Когда уже в конце дня она возвратилась домой, Торквилл отсутствовал. Она открыла холодильник, достала бутылку грейпфрутового сока и затем поднялась наверх, чтобы набрать в ванну воды. В приступе решительности ее тело охватила дрожь. Она отправится на Рождество в Польперро, независимо от того, понравится это Торквиллу или нет. В сущности, она приготовилась к восстанию. Она разделась и надела пеньюар, продумывая, что собирается ему сказать. Все казалось простым, но она боялась, что, когда встретится с ним лицом к лицу, ее горло сдавит привычный страх.

Затем она запаниковала, что он может применить новую уловку, припомнив его угрозу увезти ее на Маврикий, и сжалась в приступе отчаяния. Она все равно не скажет… Федерика задумалась вдруг о том, что даже не имела ежедневника, всегда разрешая ему планировать все самому. Ей следует быть настороже, чтобы он не смог больше ею манипулировать. Она спустилась вниз, в его кабинет, и начала открывать все ящики в его письменном столе. Там все было педантично разложено по местам, даже карандаши лежали аккуратным рядом, заточенные до одинаковой длины, хотя ими вряд ли пользовались. Ничего не обнаружив в столе, она продолжала обыск в шкафах, но снова ничего не нашла. Ни билетов на самолет, ничего. Она бросилась наверх, в большую гардеробную комнату, где начищенные до блеска туфли, каждая пара которых была снабжена аккуратными распорками из красного дерева, выстроились парадными шеренгами.

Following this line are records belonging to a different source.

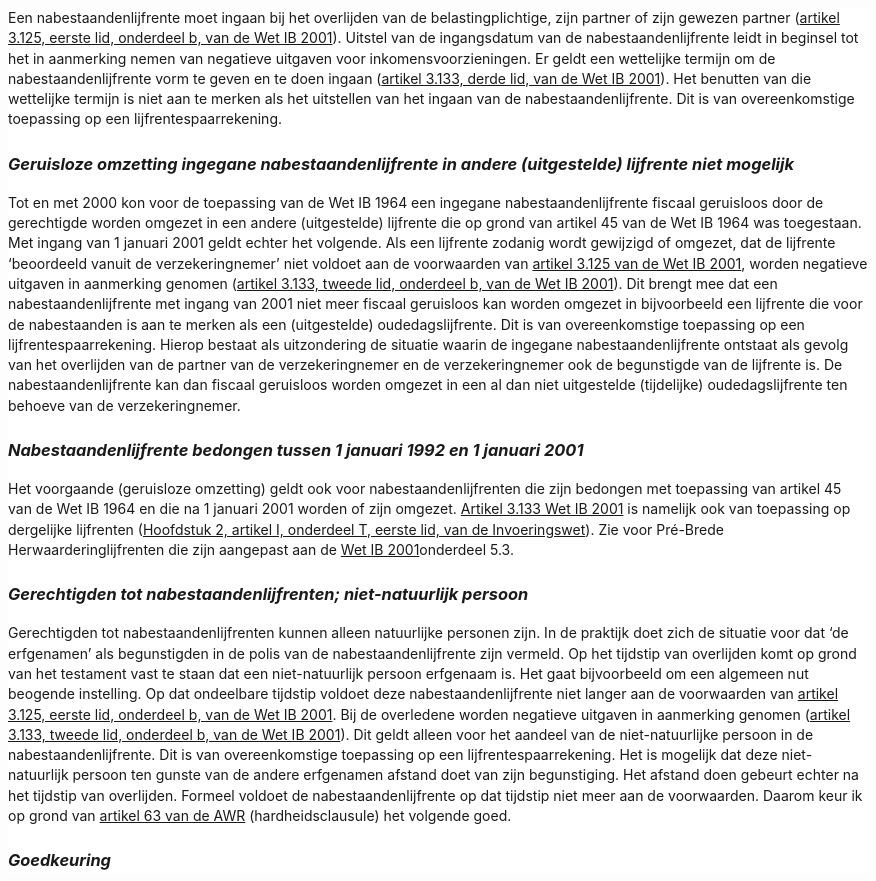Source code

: Een nabestaandenlijfrente moet ingaan bij het overlijden van de belastingplichtige, zijn partner of zijn gewezen partner ([artikel 3.125, eerste lid, onderdeel b, van de Wet IB 2001](../../../../../../../../../wet/wet/inkomstenbelasting/2001/BWBR0011353/README.md)). Uitstel van de ingangsdatum van de nabestaandenlijfrente leidt in beginsel tot het in aanmerking nemen van negatieve uitgaven voor inkomensvoorzieningen. Er geldt een wettelijke termijn om de nabestaandenlijfrente vorm te geven en te doen ingaan ([artikel 3.133, derde lid, van de Wet IB 2001](../../../../../../../../../wet/wet/inkomstenbelasting/2001/BWBR0011353/README.md)). Het benutten van die wettelijke termijn is niet aan te merken als het uitstellen van het ingaan van de nabestaandenlijfrente. Dit is van overeenkomstige toepassing op een lijfrentespaarrekening. 
### *Geruisloze omzetting ingegane nabestaandenlijfrente in andere (uitgestelde) lijfrente niet mogelijk* 

Tot en met 2000 kon voor de toepassing van de Wet IB 1964 een ingegane nabestaandenlijfrente fiscaal geruisloos door de gerechtigde worden omgezet in een andere (uitgestelde) lijfrente die op grond van artikel 45 van de Wet IB 1964 was toegestaan. Met ingang van 1 januari 2001 geldt echter het volgende. Als een lijfrente zodanig wordt gewijzigd of omgezet, dat de lijfrente ‘beoordeeld vanuit de verzekeringnemer’ niet voldoet aan de voorwaarden van [artikel 3.125 van de Wet IB 2001](../../../../../../../../../wet/wet/inkomstenbelasting/2001/BWBR0011353/README.md), worden negatieve uitgaven in aanmerking genomen ([artikel 3.133, tweede lid, onderdeel b, van de Wet IB 2001](../../../../../../../../../wet/wet/inkomstenbelasting/2001/BWBR0011353/README.md)). Dit brengt mee dat een nabestaandenlijfrente met ingang van 2001 niet meer fiscaal geruisloos kan worden omgezet in bijvoorbeeld een lijfrente die voor de nabestaanden is aan te merken als een (uitgestelde) oudedagslijfrente. Dit is van overeenkomstige toepassing op een lijfrentespaarrekening. Hierop bestaat als uitzondering de situatie waarin de ingegane nabestaandenlijfrente ontstaat als gevolg van het overlijden van de partner van de verzekeringnemer en de verzekeringnemer ook de begunstigde van de lijfrente is. De nabestaandenlijfrente kan dan fiscaal geruisloos worden omgezet in een al dan niet uitgestelde (tijdelijke) oudedagslijfrente ten behoeve van de verzekeringnemer. 
### *Nabestaandenlijfrente bedongen tussen 1 januari 1992 en 1 januari 2001* 

Het voorgaande (geruisloze omzetting) geldt ook voor nabestaandenlijfrenten die zijn bedongen met toepassing van artikel 45 van de Wet IB 1964 en die na 1 januari 2001 worden of zijn omgezet. [Artikel 3.133 Wet IB 2001](../../../../../../../../../wet/wet/inkomstenbelasting/2001/BWBR0011353/README.md) is namelijk ook van toepassing op dergelijke lijfrenten ([Hoofdstuk 2, artikel I, onderdeel T, eerste lid, van de Invoeringswet](../../../../../../../../../wet/invoeringswet/wet/inkomstenbelasting/2001/BWBR0011354/README.md)). Zie voor Pré-Brede Herwaarderinglijfrenten die zijn aangepast aan de [Wet IB 2001](../../../../../../../../../wet/wet/inkomstenbelasting/2001/BWBR0011353/README.md)onderdeel 5.3. 
### *Gerechtigden tot nabestaandenlijfrenten; niet-natuurlijk persoon* 

Gerechtigden tot nabestaandenlijfrenten kunnen alleen natuurlijke personen zijn. In de praktijk doet zich de situatie voor dat ‘de erfgenamen’ als begunstigden in de polis van de nabestaandenlijfrente zijn vermeld. Op het tijdstip van overlijden komt op grond van het testament vast te staan dat een niet-natuurlijk persoon erfgenaam is. Het gaat bijvoorbeeld om een algemeen nut beogende instelling. Op dat ondeelbare tijdstip voldoet deze nabestaandenlijfrente niet langer aan de voorwaarden van [artikel 3.125, eerste lid, onderdeel b, van de Wet IB 2001](../../../../../../../../../wet/wet/inkomstenbelasting/2001/BWBR0011353/README.md). Bij de overledene worden negatieve uitgaven in aanmerking genomen ([artikel 3.133, tweede lid, onderdeel b, van de Wet IB 2001](../../../../../../../../../wet/wet/inkomstenbelasting/2001/BWBR0011353/README.md)). Dit geldt alleen voor het aandeel van de niet-natuurlijke persoon in de nabestaandenlijfrente. Dit is van overeenkomstige toepassing op een lijfrentespaarrekening. Het is mogelijk dat deze niet-natuurlijk persoon ten gunste van de andere erfgenamen afstand doet van zijn begunstiging. Het afstand doen gebeurt echter na het tijdstip van overlijden. Formeel voldoet de nabestaandenlijfrente op dat tijdstip niet meer aan de voorwaarden. Daarom keur ik op grond van [artikel 63 van de AWR](../../../../../../../../../wet/algemene/wet/inzake/rijksbelastingen/BWBR0002320/README.md) (hardheidsclausule) het volgende goed. 
### *Goedkeuring* 
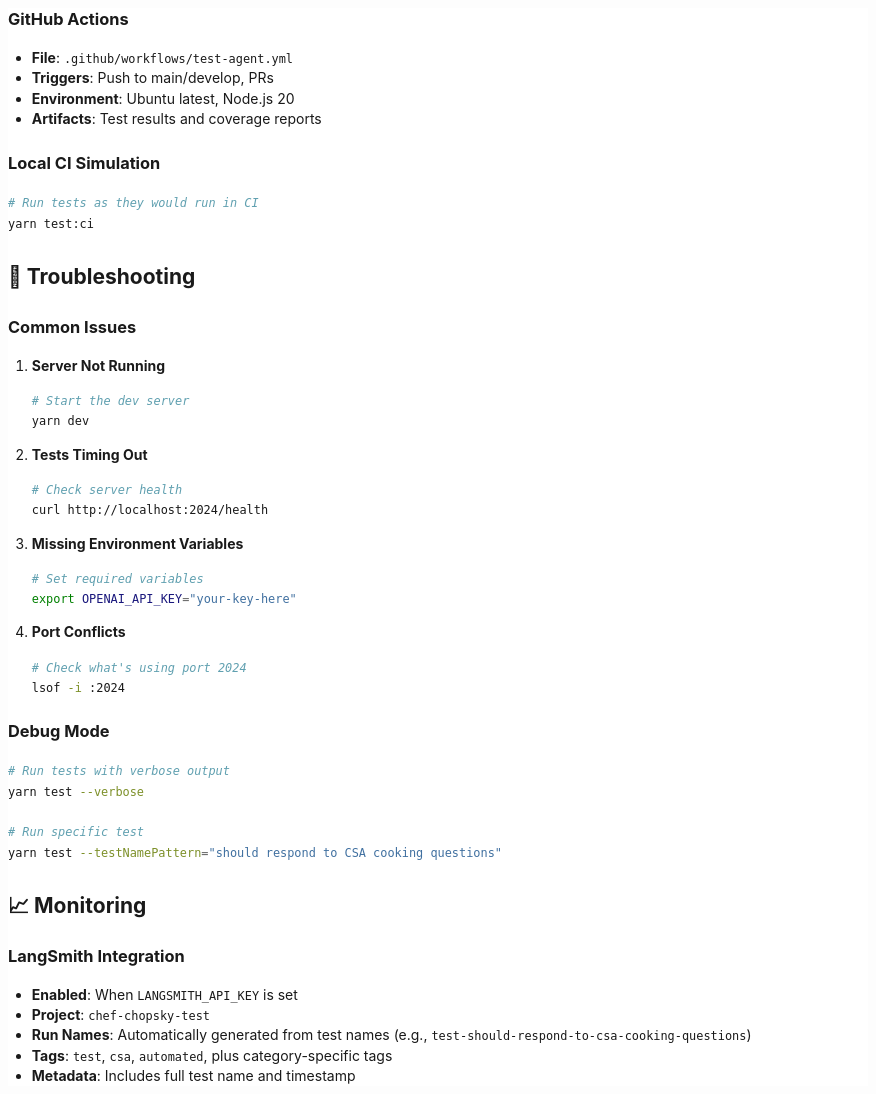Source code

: ### GitHub Actions
- **File**: `.github/workflows/test-agent.yml`
- **Triggers**: Push to main/develop, PRs
- **Environment**: Ubuntu latest, Node.js 20
- **Artifacts**: Test results and coverage reports

### Local CI Simulation
```bash
# Run tests as they would run in CI
yarn test:ci
```

## 🐛 Troubleshooting

### Common Issues

1. **Server Not Running**
   ```bash
   # Start the dev server
   yarn dev
   ```

2. **Tests Timing Out**
   ```bash
   # Check server health
   curl http://localhost:2024/health
   ```

3. **Missing Environment Variables**
   ```bash
   # Set required variables
   export OPENAI_API_KEY="your-key-here"
   ```

4. **Port Conflicts**
   ```bash
   # Check what's using port 2024
   lsof -i :2024
   ```

### Debug Mode

```bash
# Run tests with verbose output
yarn test --verbose

# Run specific test
yarn test --testNamePattern="should respond to CSA cooking questions"
```

## 📈 Monitoring

### LangSmith Integration
- **Enabled**: When `LANGSMITH_API_KEY` is set
- **Project**: `chef-chopsky-test`
- **Run Names**: Automatically generated from test names (e.g., `test-should-respond-to-csa-cooking-questions`)
- **Tags**: `test`, `csa`, `automated`, plus category-specific tags
- **Metadata**: Includes full test name and timestamp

Внезапно целью ее поиска стал не ежедневник, а что-либо еще, будто она вдруг сразу выросла и получила наконец способность видеть мир вне пределов кокона, изобретенного для нее мужем. Ее пальцы лихорадочно обыскивали карманы его пиджаков и брюк, развешанных идеальными рядами на деревянных плечиках. Сердце Федерики тревожно стучало, поскольку она понимала, что он может появиться в любую минуту. Неутоленное любопытство привело ее к его прикроватной тумбочке, где ее пальцы нащупали квадратную книжку. Она достала ее и раскрыла. Это оказалась записная книжка в кожаном переплете, страницы которой от руки были заполнены перечнями необходимых дел. На первой странице лежала поляроидная фотография молодой женщины, сидевшей в обнаженном виде на стуле с бесстыдно раздвинутыми ногами и улыбавшейся с осознанием силы своих сексуальных чар. Сердце Федерики сковал лютый холод. Она узнала лицо и тут же вспомнила ситуацию, при которой было сделано это фото. Но почему же ей понадобилось так много времени, чтобы все вспомнить и все раскрыть?


Федерика позвонила Эстер. Подруга сразу же уловила в ее голосе странные нотки и поняла, что произошло нечто драматическое.